> **Exercise**
Search the records below for the word "Centrum", then return every line where it appears.

(Saved data entries)
★ ★ ★ ★

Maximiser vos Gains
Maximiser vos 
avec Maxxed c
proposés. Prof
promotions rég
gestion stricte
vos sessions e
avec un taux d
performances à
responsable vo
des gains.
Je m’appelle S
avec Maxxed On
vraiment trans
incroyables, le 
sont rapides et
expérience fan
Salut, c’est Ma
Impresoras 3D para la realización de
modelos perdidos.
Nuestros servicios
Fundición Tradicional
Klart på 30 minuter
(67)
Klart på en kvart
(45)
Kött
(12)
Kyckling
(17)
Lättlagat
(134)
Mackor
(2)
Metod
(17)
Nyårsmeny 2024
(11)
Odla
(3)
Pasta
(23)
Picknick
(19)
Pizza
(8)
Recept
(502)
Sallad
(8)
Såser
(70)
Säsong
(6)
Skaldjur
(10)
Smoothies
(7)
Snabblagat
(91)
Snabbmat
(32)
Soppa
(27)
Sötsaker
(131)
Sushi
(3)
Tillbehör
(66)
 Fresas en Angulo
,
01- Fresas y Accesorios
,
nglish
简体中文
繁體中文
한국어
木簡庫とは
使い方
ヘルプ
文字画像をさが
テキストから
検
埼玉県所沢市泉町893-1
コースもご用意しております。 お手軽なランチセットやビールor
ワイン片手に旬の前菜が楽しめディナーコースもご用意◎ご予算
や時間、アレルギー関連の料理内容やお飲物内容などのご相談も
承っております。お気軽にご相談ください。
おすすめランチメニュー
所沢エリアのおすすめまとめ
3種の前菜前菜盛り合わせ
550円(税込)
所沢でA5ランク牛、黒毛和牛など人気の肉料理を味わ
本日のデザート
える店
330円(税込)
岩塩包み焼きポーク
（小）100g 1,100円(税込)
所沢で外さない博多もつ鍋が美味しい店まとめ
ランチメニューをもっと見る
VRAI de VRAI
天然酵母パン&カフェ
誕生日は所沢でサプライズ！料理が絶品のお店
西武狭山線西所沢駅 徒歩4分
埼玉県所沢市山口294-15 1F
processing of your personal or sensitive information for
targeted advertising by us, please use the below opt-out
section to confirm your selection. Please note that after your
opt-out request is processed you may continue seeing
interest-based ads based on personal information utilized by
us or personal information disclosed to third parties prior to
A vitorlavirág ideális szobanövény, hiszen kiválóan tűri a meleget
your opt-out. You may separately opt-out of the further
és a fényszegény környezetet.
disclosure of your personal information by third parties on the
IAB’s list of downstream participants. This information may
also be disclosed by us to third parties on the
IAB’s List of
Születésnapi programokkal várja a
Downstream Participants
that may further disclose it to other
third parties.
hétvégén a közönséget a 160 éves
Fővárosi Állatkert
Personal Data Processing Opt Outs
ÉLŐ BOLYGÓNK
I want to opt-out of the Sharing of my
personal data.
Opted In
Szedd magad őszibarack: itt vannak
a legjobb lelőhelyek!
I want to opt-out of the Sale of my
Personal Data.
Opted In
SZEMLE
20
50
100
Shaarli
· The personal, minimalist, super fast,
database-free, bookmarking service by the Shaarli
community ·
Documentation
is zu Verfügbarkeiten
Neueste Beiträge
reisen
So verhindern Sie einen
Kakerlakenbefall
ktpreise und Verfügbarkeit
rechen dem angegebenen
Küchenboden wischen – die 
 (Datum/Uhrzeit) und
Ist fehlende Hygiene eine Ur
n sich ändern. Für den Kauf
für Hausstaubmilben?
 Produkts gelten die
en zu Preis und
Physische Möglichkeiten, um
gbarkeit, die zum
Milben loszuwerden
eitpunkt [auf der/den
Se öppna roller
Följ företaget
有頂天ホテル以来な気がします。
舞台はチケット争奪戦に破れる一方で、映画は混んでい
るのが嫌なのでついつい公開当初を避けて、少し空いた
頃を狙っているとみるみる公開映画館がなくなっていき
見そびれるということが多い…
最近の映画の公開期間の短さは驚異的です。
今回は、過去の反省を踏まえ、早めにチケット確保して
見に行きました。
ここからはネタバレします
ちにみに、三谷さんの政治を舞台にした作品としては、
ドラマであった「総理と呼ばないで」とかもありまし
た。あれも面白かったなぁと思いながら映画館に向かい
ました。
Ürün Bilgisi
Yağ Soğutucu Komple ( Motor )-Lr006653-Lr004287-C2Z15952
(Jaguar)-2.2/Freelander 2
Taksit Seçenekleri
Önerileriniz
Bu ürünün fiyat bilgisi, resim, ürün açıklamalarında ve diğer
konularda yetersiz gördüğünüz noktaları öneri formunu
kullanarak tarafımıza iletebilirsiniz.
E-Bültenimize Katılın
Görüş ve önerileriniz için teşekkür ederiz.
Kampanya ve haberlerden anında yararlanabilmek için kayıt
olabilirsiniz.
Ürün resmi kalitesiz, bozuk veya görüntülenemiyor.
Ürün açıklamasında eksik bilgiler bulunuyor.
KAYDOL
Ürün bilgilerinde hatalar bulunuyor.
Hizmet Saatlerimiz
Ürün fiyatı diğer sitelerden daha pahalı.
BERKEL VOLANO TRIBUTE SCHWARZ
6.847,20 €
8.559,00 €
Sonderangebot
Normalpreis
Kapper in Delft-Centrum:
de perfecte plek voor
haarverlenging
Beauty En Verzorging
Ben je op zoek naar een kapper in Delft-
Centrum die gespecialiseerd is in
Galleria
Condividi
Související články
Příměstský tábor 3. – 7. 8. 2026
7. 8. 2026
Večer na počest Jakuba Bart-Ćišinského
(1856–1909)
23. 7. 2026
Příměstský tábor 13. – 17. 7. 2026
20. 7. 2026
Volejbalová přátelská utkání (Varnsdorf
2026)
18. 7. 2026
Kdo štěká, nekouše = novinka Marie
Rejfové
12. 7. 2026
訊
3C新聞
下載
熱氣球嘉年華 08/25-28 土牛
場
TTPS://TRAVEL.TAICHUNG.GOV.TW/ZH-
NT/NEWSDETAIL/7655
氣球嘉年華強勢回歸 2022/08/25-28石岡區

★ ★ ★ ★

> **Exercise response**
Kapper in Delft-Centrum:
Centrum die gespecialiseerd is in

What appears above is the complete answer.